Dataset Block Start

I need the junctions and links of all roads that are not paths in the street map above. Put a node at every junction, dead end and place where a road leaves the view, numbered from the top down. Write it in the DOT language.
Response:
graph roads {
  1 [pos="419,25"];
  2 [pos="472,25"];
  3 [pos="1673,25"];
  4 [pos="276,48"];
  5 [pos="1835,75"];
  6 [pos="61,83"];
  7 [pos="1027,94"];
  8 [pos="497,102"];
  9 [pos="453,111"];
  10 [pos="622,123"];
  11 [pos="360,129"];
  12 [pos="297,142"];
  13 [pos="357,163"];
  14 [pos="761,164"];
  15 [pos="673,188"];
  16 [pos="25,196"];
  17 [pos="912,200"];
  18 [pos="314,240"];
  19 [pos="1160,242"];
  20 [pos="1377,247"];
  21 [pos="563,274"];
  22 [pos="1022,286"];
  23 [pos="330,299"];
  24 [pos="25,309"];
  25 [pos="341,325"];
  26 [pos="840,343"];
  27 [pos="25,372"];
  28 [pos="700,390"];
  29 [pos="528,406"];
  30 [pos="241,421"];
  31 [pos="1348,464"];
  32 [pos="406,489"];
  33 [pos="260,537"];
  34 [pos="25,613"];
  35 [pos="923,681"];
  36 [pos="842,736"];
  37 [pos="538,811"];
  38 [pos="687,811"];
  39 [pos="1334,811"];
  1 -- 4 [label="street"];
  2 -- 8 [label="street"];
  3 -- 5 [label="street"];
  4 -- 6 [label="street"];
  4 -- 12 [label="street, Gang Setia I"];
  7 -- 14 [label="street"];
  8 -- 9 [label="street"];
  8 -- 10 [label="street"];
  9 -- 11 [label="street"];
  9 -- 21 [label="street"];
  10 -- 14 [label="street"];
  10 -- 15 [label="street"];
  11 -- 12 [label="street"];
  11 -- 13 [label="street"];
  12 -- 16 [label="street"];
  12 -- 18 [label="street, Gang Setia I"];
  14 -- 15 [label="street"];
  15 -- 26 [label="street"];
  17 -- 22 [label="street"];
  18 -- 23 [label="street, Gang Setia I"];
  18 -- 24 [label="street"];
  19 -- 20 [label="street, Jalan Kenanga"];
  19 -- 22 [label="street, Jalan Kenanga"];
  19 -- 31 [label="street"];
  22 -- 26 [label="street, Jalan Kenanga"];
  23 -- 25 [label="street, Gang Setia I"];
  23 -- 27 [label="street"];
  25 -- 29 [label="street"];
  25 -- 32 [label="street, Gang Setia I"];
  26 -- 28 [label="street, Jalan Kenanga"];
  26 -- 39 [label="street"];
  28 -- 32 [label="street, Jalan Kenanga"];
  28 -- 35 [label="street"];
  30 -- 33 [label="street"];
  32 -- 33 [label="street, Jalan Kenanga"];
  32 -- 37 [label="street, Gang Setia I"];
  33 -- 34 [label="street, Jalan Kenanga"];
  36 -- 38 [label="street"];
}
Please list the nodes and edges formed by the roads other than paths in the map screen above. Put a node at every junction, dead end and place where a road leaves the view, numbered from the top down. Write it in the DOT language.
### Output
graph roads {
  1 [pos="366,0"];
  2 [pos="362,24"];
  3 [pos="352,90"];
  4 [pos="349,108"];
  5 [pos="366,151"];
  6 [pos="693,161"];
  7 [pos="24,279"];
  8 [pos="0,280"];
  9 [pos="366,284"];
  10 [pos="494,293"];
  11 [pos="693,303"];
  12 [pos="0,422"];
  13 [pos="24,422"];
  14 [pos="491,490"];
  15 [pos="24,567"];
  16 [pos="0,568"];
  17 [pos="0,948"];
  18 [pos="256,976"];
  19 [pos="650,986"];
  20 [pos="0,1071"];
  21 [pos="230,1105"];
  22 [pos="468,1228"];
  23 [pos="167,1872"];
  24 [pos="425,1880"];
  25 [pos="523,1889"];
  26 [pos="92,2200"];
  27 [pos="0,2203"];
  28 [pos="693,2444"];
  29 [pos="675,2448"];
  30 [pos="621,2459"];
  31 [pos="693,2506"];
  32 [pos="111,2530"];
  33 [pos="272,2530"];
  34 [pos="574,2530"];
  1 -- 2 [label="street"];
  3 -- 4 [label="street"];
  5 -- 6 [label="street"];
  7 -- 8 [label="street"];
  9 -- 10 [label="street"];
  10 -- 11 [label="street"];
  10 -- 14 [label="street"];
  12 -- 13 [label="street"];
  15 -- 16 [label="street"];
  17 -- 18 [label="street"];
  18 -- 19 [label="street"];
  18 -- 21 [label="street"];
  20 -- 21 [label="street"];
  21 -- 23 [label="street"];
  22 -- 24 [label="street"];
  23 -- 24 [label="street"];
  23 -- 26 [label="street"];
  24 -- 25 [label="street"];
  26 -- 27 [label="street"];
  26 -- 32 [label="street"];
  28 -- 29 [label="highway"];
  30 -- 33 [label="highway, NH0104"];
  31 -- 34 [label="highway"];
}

Dataset Block End

▸ **Work order**
From the entries above, show each line that includes the string "paths".

▸ **Answer to this task**
I need the junctions and links of all roads that are not paths in the street map above. Put a node at every junction, dead end and place where a road leaves the view, numbered from the top down. Write it in the DOT language.
Please list the nodes and edges formed by the roads other than paths in the map screen above. Put a node at every junction, dead end and place where a road leaves the view, numbered from the top down. Write it in the DOT language.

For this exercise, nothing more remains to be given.